* [Texto de la página]:
Entre los pueblos antiguos, una de las profesiones
más acreditadas se dedicaba a escudriñar el futuro en las entrañas de los
animales sacrificados, el vuelo de determinadas aves o las más peregrinas
manifestaciones de la mudable naturaleza que imaginarse puedan. Hombres
poderosos y sensatos confiaron en esas adivinaciones hasta el punto de poner en
peligro sus vidas y el destino de naciones por causa de una tonalidad menos
carmesí de lo común en la sangre de un becerro. Aún hoy, pese al descrédito de
las supersticiones, proliferan pitonisas y arúspices en canales de televisión
infames y nocturnos, destinados al saqueo de almas cándidas sin que a nadie se
le ocurra vetar tales embaucamientos.

* [Datos de entrada]:
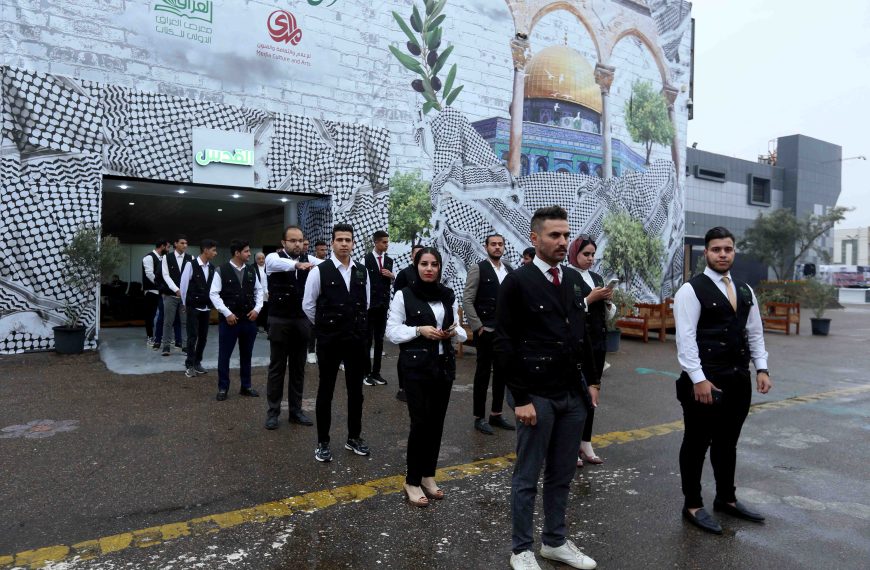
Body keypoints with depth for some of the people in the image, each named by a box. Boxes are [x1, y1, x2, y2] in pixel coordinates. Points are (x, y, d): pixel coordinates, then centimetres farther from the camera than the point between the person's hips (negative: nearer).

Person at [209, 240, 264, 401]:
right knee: (224, 355, 5)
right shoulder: (222, 270, -7)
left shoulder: (252, 270, 5)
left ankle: (246, 387, 25)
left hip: (249, 319, 4)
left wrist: (257, 309, -2)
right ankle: (223, 388, 18)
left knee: (246, 355, 13)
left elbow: (259, 290, 12)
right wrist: (227, 313, -13)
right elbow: (214, 294, -8)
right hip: (229, 319, -4)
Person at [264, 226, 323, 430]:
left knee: (298, 368, 12)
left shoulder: (308, 259, 4)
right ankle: (273, 412, 19)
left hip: (302, 320, 3)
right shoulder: (275, 257, -7)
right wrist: (298, 264, -49)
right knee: (277, 367, 7)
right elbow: (274, 263, -31)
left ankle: (296, 410, 24)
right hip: (280, 321, -3)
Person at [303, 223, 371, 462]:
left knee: (356, 390, 12)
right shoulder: (320, 271, -8)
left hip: (357, 339, 4)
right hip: (329, 340, -4)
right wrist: (324, 325, 9)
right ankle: (323, 443, 20)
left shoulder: (362, 271, 4)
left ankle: (354, 438, 28)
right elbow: (308, 305, -1)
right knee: (326, 391, 6)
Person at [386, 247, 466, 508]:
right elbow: (392, 332, -5)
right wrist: (419, 330, -17)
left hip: (444, 365, 4)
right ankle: (412, 481, 11)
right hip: (416, 366, -4)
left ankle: (428, 475, 26)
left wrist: (454, 332, -8)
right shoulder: (404, 295, -4)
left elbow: (459, 330, 14)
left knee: (437, 422, 9)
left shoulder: (449, 295, 8)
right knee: (420, 422, -5)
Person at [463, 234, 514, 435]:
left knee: (501, 373, 12)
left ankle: (496, 414, 25)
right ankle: (479, 418, 14)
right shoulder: (478, 268, -7)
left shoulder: (509, 270, 9)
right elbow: (467, 300, -11)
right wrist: (477, 326, -13)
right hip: (486, 330, -5)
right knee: (483, 373, 3)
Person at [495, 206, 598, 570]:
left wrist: (590, 382, 13)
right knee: (527, 477, 8)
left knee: (562, 475, 17)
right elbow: (504, 344, -12)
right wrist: (521, 398, -14)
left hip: (573, 395, 6)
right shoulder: (517, 282, -10)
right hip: (537, 396, -6)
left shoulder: (574, 280, 10)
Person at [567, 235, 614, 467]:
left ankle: (585, 444, 22)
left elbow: (608, 315, 15)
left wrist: (607, 300, -4)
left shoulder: (597, 278, 13)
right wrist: (590, 298, -18)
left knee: (591, 391, 11)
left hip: (598, 342, 7)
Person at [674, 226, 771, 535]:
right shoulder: (691, 290, -10)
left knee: (727, 442, 19)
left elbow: (755, 333, 16)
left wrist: (762, 369, 6)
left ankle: (726, 499, 34)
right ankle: (692, 505, 18)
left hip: (739, 378, 7)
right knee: (697, 443, 4)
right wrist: (698, 379, -19)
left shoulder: (745, 291, 13)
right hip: (705, 380, -7)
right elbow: (685, 338, -15)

* [Tareas y ejercicios]:
[1] Según el texto sobre la adivinación, ¿en qué medios proliferan hoy pitonisas y arúspices?
[2] Por favor, escribe la continuación del texto sobre la adivinación a partir de su última frase.

* [Respuestas por tarea]:
[1] En canales de televisión infames y nocturnos.

[2]
Quizás sea
porque hay quien vive de fraudes similares hoy día. ¿De qué otra cosa sino de
revelaciones agoreras podemos calificar los alarmantes avisos de entidades
crediticias, banqueros y agencias calificadoras cuando nos persuaden sobre a
quién tenemos que preferir, dónde tenemos que encaminar nuestra voluntad de
ciudadanos si no queremos perder de vista ese crecimiento económico convertido
en piedra filosofal de la deriva de Occidente? Y no solo se trata de defender a
los propios, cosa que se deduce llanamente cuando comprobamos el apego de estos
adivinos de pacotilla hacia las derechas de toda la vida. Esto siempre fue así:
los hechiceros se postraban mezquinos ante el poderoso como una forma de
justificar y aferrarse a su vil canonjía. Solo que ahora sucede al revés: el
poder se arrastra ante tales adivinaciones como si fueran reales, porque
acabamos por temerlas. Pero aún hay más. En la época de Julio César,
estos oráculos habrían dado con sus huesos en galera. No otro lugar merecen sus
sonoros desatinos y el descrédito ganado con predicciones una y mil veces
rectificadas, una y mil veces falsas, una y mil veces interesadas. Pero ahí
siguen, señalando que todo irá mal si no hacemos lo que dicen. Y hacemos lo que
dicen. Y todo va mal.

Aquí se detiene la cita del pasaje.